The Patrilineal Descent of General Louis-Auguste Juvénal des Ursins d'Harville
1. Simon I de Harville (Participated in the Third Crusade)
2. Simon II de Harville fl. 1223
3. Guillaume I Pierre-Philippe de Harville fl. 1325–1360
4. Guillaume II de Harville d. 1415
5. Guillaume III de Harville c. 1399 – 1498
6. Fiacre de Harville c. 1470 – 1530
7. Anne-Esprit de Harville c. 1530 – 1569
8. Claude de Harville 1555–1636
9. Antoine de Harville 1585-??
10. François de Harville 1630–1701
11. Esprit Juvénal des Ursins d'Harville d.9/9/1720
12. Claude I Constant-Espirt Juvénal des Ursins d'Harville d. 7/11/1726
13. Claude II Constant-Esprit Juvénal des Ursins d'Harville 1722–1794
14. Louis-Auguste Juvénal des Ursins d'Harville 1749–1815

== Notable ancestors ==
- Guillaume II de Harville, Seigneur de Palaiseau, died at the Battle of Agincourt on 25 October 1415.
- Claude de Harville (1555–1636) built the Château de La Celle (La Celle-les-Bordes) in 1610.
- Louis de Luxembourg, Count of Saint-Pol (cognatically, the 8th great-grandfather of Louis-Auguste)
- Guillaume Jouvenel des Ursins, Justice Minister of France.

== Luxembourg connection ==
As stated above, the General descended from a cadet line of the House of Luxembourg, through Madeleine, daughter of Anthony II, and her daughter, Catherine, who married Claude de Harville (1555–1636).
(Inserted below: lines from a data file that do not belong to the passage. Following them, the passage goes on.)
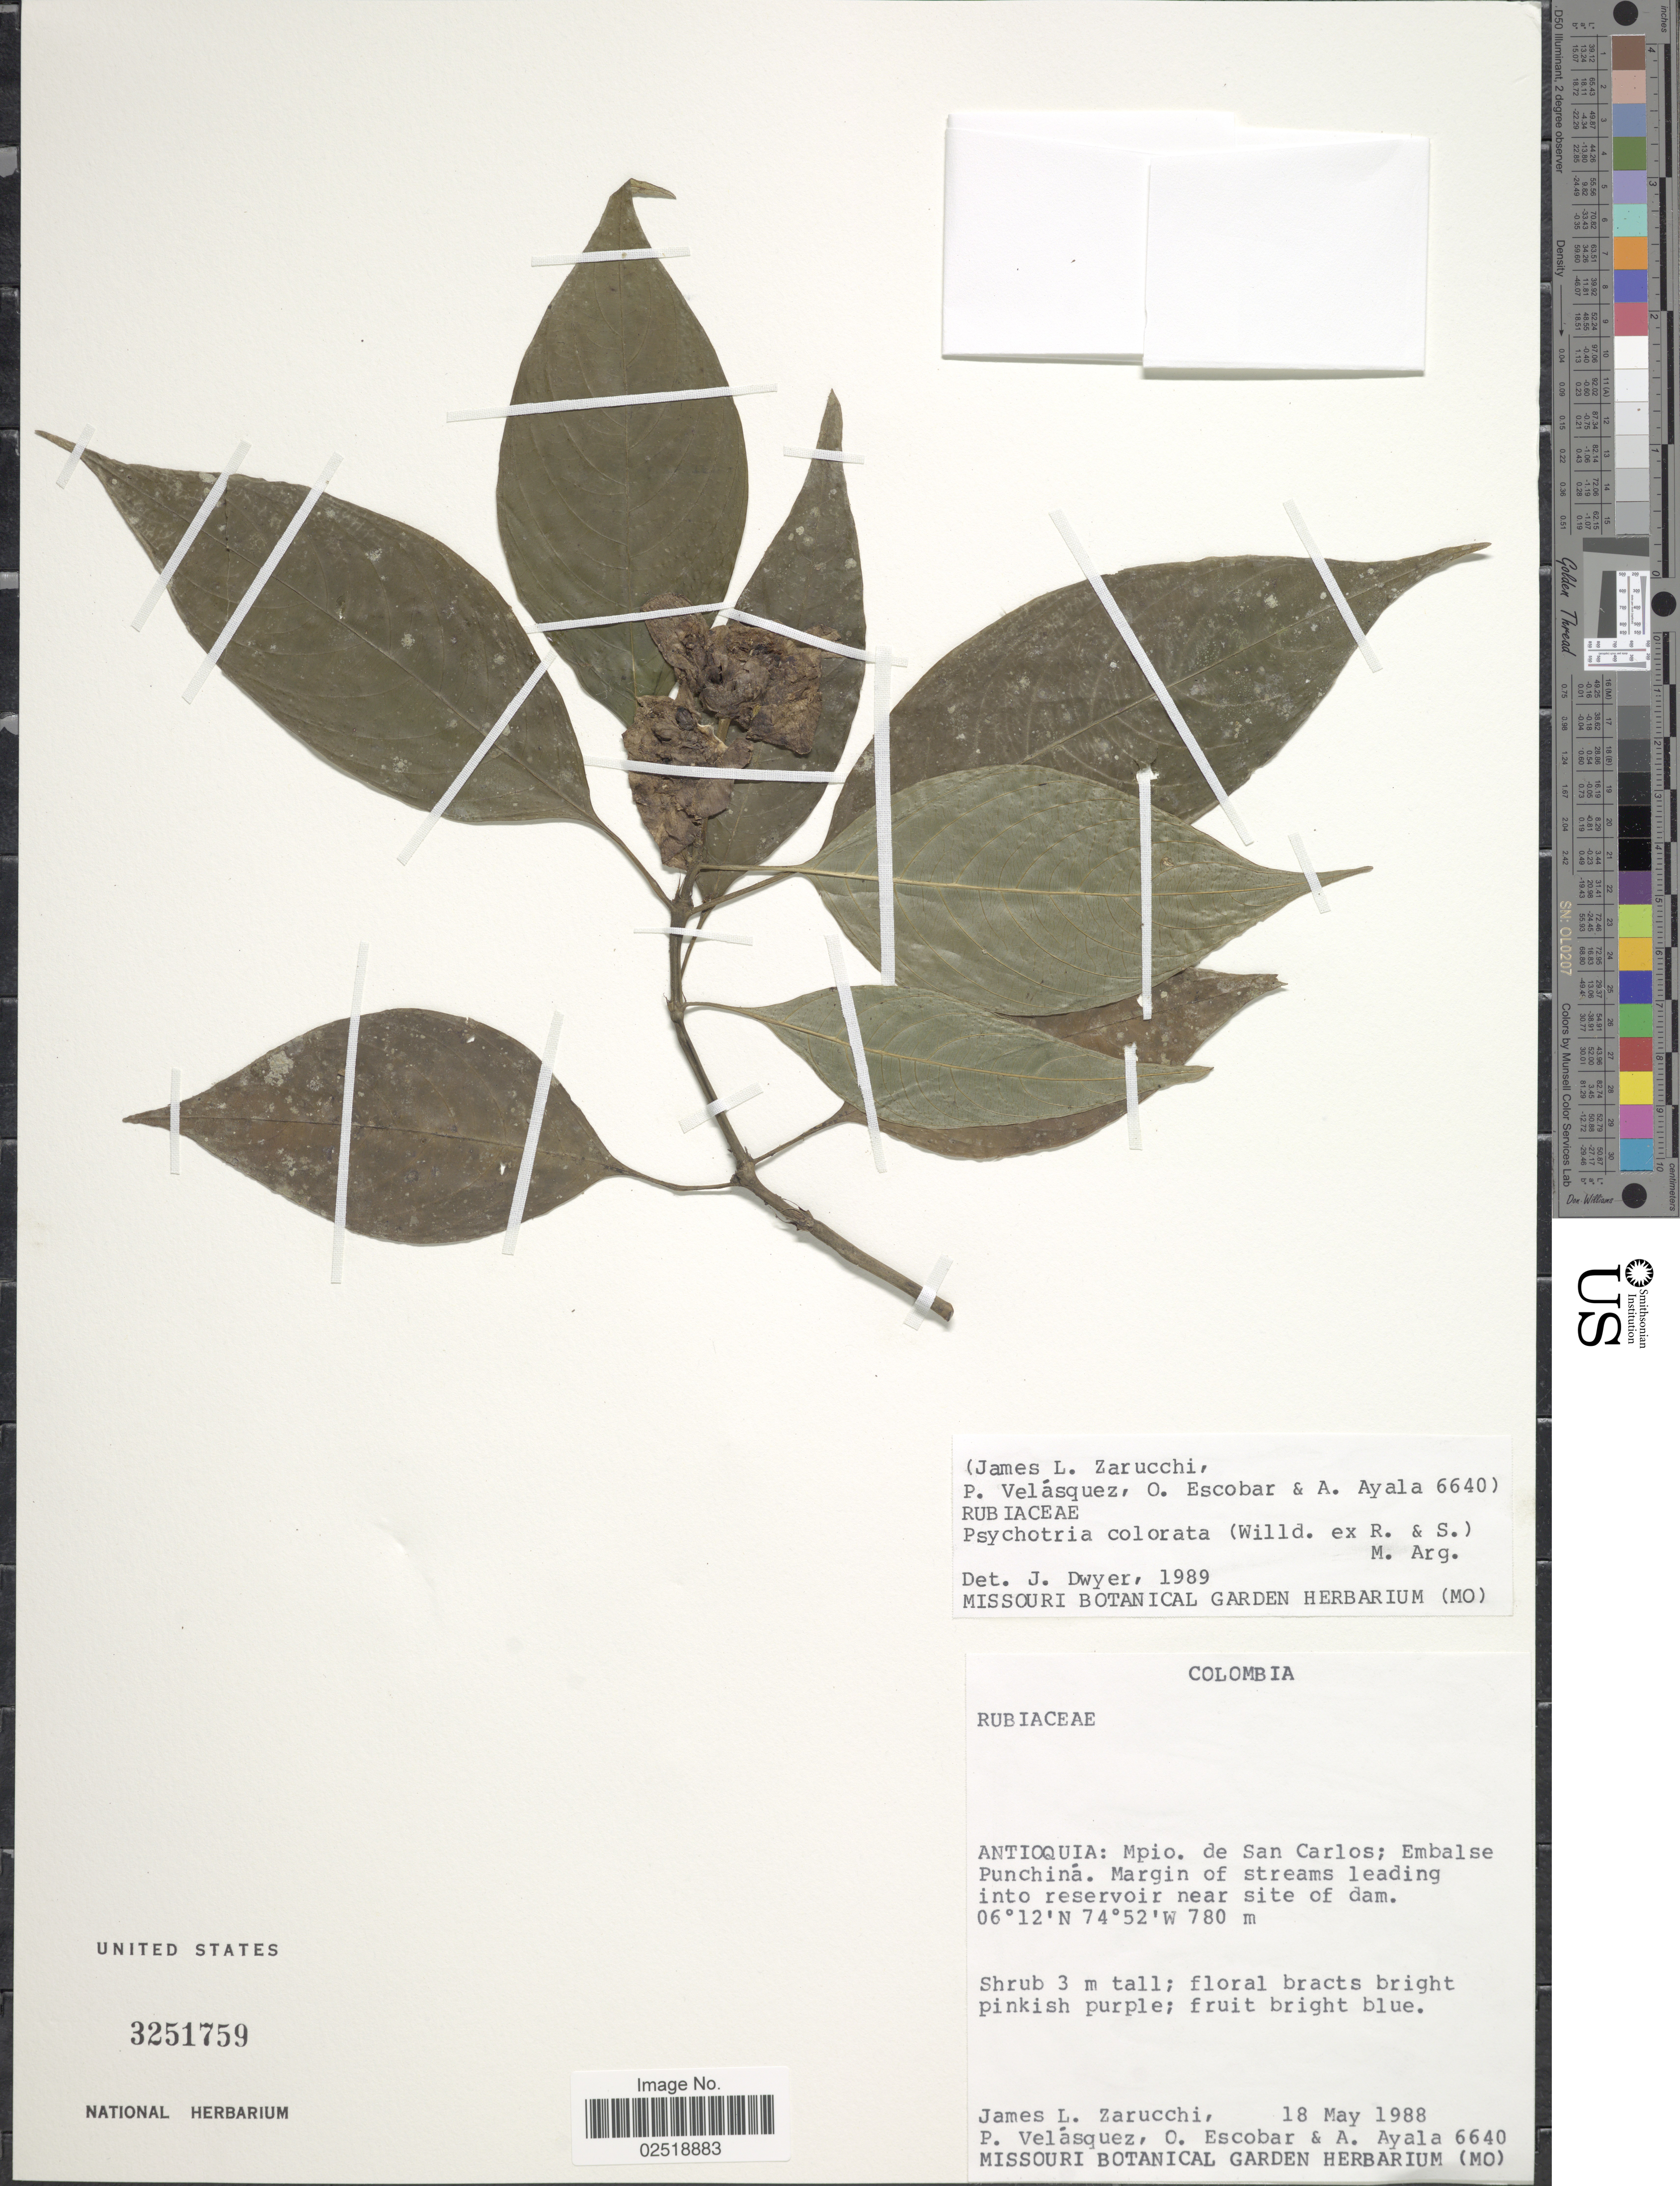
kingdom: Plantae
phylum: Tracheophyta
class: Magnoliopsida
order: Gentianales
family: Rubiaceae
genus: Psychotria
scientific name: Psychotria colorata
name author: (Willd. ex Roem. & Schult.) Müll. Arg.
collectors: J. L. Zarucchi, P. Velasquez, O. Escobar & A. Ayala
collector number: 6640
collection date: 1988-05-18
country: Colombia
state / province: Antioquia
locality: Mpio de San Carlos; Embalse Punchiná. Margin of streams leading into reservoir near site of dam.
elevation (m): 780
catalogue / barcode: US 3251759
The agnatic line of the cadet branch of Brienne became extinct in 1616 and the rights of the House of Luxembourg would have passed cognatically through Madeleine to her son, François II Jouvenel des Ursins (died 1650), thus forming another cadet branch. He left no issue though, and the rights then passed once more collaterally through his sister, then to either Antoine (who may have been named after Anthony II) or to Francis, who adopted the arms and received the titles of his grand-uncle.